* Given records *
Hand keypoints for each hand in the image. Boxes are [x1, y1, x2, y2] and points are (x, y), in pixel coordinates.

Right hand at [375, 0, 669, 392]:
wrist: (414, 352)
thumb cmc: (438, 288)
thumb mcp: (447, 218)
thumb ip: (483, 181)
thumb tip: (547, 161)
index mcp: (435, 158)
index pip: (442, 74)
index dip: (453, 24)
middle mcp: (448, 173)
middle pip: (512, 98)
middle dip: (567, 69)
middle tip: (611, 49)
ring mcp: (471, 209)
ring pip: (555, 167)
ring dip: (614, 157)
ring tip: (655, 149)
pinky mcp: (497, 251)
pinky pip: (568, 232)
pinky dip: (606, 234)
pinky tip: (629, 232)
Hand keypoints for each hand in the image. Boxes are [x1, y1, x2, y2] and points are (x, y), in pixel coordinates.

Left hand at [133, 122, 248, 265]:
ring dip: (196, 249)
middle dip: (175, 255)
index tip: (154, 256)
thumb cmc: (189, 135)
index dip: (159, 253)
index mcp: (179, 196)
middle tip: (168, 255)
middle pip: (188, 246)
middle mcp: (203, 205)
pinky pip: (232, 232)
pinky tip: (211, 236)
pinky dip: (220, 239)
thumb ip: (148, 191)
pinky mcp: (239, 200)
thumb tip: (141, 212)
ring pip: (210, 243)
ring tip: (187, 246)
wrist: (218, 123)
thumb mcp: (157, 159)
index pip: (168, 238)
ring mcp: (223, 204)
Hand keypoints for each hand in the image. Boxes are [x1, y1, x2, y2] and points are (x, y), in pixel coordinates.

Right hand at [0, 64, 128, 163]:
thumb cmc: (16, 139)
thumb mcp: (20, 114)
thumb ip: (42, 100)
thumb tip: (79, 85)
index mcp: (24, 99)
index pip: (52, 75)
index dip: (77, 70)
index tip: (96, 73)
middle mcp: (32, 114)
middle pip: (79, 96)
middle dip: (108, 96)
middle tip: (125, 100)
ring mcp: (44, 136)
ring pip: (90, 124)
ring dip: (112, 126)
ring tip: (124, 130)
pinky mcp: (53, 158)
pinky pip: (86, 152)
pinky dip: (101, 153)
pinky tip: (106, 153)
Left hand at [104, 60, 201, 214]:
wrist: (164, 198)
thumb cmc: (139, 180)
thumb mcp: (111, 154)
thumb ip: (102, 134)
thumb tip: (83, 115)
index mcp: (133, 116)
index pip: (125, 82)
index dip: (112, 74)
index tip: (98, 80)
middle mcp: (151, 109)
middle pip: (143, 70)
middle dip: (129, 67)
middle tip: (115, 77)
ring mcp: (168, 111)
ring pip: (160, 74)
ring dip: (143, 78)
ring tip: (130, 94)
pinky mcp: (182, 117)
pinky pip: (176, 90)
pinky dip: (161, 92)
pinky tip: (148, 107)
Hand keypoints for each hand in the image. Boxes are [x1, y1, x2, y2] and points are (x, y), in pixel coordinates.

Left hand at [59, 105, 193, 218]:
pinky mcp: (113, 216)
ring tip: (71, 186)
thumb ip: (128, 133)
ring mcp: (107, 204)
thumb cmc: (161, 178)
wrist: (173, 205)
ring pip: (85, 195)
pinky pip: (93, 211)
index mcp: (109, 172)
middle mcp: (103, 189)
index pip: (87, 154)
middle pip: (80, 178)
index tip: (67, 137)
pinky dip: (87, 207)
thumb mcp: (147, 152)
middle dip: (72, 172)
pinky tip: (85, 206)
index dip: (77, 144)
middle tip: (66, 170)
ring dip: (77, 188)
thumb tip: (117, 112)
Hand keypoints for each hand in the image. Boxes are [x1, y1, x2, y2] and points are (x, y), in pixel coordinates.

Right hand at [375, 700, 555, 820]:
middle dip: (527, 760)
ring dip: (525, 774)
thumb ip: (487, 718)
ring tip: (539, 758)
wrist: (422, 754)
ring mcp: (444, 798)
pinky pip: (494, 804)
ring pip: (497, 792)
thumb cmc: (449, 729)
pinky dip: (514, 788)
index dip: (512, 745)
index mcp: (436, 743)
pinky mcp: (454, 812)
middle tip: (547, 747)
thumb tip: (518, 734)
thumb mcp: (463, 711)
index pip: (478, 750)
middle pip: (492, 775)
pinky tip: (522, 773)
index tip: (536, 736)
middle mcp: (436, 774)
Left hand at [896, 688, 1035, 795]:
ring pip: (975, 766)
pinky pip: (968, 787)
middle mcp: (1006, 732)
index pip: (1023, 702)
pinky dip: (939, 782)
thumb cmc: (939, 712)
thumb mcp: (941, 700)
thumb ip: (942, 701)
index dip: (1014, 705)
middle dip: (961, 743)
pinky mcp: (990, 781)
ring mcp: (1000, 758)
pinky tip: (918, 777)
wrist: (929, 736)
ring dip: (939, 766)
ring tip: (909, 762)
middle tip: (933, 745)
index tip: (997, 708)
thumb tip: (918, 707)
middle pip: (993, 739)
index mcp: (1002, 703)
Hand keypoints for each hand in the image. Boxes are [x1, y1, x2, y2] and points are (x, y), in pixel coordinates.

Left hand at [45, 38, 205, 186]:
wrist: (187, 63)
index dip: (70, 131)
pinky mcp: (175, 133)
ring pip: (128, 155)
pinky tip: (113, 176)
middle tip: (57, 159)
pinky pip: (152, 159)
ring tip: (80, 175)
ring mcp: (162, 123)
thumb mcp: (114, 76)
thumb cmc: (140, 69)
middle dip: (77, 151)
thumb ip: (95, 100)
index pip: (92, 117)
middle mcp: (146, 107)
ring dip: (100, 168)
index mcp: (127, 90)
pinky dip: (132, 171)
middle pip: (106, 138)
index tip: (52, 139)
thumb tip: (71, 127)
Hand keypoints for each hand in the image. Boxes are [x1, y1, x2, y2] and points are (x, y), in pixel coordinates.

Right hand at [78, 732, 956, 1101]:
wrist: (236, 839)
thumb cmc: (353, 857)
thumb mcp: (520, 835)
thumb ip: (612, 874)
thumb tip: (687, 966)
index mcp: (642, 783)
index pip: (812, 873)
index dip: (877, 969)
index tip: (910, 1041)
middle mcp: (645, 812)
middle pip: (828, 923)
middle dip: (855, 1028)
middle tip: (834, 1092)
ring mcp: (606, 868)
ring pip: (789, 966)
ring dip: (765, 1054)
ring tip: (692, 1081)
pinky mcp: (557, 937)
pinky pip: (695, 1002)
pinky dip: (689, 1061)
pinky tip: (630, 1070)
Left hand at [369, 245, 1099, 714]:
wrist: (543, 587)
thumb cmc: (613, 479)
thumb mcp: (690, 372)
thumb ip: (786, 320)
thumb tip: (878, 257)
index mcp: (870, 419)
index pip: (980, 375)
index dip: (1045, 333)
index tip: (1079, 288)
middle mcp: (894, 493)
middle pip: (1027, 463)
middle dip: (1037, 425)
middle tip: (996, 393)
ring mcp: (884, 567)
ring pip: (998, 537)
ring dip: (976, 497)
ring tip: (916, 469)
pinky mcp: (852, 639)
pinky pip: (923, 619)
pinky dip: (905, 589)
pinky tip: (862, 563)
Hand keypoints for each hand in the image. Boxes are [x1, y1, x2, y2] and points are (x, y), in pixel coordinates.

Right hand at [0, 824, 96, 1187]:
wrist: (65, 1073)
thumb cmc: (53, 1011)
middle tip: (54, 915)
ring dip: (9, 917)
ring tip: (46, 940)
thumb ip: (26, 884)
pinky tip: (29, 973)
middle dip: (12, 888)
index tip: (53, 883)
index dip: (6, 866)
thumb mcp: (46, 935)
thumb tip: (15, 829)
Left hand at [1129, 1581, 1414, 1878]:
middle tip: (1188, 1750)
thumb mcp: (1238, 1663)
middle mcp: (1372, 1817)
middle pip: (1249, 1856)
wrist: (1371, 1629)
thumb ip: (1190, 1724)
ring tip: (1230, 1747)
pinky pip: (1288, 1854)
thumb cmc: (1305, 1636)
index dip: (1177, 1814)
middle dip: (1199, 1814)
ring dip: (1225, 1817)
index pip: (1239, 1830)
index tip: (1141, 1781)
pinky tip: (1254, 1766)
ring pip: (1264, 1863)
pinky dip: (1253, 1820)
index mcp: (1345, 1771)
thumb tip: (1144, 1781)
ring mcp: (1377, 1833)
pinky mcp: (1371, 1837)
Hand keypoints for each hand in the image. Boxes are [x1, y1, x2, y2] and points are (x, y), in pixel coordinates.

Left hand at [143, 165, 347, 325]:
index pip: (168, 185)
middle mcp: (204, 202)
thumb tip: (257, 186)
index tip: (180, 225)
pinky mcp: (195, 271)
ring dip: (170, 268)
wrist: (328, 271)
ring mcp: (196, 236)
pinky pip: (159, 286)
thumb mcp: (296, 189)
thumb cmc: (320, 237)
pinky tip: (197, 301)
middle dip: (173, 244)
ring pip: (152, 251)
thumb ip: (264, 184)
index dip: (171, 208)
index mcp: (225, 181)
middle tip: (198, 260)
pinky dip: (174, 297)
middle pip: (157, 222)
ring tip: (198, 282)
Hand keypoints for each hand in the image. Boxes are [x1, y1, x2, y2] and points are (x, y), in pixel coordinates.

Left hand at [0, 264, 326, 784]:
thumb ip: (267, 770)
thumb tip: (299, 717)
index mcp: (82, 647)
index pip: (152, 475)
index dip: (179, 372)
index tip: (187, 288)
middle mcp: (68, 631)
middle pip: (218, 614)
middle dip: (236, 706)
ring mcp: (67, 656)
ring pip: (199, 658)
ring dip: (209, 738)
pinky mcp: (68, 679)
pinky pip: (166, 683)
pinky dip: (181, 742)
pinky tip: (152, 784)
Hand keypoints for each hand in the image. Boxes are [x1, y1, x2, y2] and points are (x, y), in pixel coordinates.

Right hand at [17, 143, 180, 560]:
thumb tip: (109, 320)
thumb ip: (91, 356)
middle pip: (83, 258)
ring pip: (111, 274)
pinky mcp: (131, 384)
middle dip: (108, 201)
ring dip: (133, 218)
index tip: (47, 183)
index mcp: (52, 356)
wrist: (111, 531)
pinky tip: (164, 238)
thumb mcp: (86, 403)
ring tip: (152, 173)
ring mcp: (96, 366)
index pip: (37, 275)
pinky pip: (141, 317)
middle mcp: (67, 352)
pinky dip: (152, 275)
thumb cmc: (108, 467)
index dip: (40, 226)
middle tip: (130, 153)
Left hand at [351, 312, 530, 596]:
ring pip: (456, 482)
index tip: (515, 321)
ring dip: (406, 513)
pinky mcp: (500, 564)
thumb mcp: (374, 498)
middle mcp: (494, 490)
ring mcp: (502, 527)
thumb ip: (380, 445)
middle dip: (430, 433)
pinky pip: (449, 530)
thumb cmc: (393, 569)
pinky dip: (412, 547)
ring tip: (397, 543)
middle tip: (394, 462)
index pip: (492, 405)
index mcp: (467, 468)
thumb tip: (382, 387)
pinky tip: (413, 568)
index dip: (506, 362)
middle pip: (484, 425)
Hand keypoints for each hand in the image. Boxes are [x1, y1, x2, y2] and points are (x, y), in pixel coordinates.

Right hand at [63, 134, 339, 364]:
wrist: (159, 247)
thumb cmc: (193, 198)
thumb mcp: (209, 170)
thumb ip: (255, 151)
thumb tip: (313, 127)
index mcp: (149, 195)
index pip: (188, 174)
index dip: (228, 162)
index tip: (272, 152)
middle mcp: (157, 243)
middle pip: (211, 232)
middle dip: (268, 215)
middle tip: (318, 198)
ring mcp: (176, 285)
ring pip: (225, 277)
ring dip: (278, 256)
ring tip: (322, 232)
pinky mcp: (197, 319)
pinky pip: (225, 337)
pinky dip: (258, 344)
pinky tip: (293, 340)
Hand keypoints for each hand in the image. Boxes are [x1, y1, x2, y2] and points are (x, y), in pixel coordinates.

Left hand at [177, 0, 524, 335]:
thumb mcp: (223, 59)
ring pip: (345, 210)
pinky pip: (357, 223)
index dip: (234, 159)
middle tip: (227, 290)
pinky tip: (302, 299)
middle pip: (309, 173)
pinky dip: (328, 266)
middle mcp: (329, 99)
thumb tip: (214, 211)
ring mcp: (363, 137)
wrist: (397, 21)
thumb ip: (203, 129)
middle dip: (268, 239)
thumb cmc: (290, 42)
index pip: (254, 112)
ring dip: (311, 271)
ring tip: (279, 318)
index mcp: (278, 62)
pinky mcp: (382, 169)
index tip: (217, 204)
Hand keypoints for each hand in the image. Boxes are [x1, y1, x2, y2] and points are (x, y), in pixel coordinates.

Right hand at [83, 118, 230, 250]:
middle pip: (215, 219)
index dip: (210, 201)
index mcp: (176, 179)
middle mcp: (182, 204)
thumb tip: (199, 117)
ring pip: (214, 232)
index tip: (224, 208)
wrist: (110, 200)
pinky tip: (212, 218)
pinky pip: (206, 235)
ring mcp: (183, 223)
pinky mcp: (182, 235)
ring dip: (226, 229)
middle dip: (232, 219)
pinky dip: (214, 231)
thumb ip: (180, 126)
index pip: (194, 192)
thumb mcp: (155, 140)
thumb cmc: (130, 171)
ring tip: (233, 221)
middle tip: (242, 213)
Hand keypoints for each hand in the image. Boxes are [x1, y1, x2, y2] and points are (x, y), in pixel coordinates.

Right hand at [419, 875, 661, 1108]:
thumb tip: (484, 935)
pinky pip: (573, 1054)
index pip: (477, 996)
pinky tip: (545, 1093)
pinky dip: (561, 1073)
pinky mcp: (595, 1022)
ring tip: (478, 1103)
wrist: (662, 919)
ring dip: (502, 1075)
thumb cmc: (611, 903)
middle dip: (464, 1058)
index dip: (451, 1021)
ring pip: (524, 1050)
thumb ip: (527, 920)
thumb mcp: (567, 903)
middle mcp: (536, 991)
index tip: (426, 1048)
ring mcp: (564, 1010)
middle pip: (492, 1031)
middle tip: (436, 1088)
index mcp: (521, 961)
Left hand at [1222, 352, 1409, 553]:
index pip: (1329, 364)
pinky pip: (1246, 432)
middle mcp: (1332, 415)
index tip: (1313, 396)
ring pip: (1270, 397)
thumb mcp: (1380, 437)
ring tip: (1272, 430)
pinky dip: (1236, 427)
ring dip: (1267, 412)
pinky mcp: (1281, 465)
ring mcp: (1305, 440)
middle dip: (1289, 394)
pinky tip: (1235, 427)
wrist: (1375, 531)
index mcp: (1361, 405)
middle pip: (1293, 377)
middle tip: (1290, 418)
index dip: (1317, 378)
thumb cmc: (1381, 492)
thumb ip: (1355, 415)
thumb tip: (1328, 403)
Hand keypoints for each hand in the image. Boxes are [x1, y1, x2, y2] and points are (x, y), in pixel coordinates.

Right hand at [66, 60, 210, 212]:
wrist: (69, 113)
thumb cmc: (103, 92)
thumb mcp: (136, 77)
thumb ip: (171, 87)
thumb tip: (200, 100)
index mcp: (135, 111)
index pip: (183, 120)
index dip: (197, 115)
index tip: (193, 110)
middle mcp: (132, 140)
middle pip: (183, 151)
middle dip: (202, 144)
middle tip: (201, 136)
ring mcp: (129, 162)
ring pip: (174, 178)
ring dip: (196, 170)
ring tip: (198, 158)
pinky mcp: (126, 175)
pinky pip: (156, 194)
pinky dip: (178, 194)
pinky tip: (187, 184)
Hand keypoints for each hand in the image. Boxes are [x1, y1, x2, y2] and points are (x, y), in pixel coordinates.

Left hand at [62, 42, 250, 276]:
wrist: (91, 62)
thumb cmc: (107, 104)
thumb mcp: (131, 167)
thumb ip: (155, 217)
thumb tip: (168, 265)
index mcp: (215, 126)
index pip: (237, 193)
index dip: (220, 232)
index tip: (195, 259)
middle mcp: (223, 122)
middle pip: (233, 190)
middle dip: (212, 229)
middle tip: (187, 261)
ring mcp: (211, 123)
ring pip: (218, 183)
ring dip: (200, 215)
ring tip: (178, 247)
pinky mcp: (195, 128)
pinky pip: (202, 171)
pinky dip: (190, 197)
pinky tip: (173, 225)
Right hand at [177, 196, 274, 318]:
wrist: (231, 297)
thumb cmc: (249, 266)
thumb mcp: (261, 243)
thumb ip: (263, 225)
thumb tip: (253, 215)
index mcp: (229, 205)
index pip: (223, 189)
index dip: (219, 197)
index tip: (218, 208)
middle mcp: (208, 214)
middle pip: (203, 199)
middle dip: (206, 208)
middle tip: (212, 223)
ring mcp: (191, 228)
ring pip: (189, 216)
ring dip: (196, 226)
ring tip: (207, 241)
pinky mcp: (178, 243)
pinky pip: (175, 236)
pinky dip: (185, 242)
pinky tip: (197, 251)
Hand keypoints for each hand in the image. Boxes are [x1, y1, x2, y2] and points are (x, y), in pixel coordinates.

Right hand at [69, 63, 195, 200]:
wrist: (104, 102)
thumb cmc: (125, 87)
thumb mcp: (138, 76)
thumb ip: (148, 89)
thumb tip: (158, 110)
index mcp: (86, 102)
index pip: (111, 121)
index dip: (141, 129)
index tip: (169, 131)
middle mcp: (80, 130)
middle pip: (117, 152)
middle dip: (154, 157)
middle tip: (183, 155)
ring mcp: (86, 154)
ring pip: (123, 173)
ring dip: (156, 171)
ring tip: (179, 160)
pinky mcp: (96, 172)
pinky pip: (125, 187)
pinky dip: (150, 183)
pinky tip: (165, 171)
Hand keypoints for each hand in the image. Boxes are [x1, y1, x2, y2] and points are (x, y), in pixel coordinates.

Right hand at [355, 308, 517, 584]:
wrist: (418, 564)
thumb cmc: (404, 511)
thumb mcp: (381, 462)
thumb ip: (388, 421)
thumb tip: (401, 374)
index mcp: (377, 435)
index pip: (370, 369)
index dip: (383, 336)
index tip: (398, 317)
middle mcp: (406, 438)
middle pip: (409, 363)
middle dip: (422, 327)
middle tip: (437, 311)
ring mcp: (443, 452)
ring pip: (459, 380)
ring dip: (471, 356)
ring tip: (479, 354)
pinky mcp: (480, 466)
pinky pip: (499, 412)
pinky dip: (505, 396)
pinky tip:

* Aim of the exercise *
Reproduce exactly the section above that begins at the line containing "pinky dip: (152, 275)" and ends at the line containing "middle pip: (484, 425)", leaving out all other lines.

* Solved problem *
pinky dip: (152, 275)
thumb cmc: (108, 467)
index dip: (40, 226)
middle tip: (130, 153)
Left hand at [351, 312, 530, 596]:
ring pip: (456, 482)
index tip: (515, 321)
ring dip: (406, 513)
pinky mcp: (500, 564)
thumb mcp: (374, 498)
middle mcp: (494, 490)
ring mcp: (502, 527)
thumb ip: (380, 445)
middle dip: (430, 433)
pinky pip: (449, 530)
thumb cmc: (393, 569)
pinky dip: (412, 547)
ring tip: (397, 543)
middle tip: (394, 462)
index pip: (492, 405)
index mcp: (467, 468)
thumb tip: (382, 387)
pinky tip: (413, 568)
index dip: (506, 362)
middle pip: (484, 425)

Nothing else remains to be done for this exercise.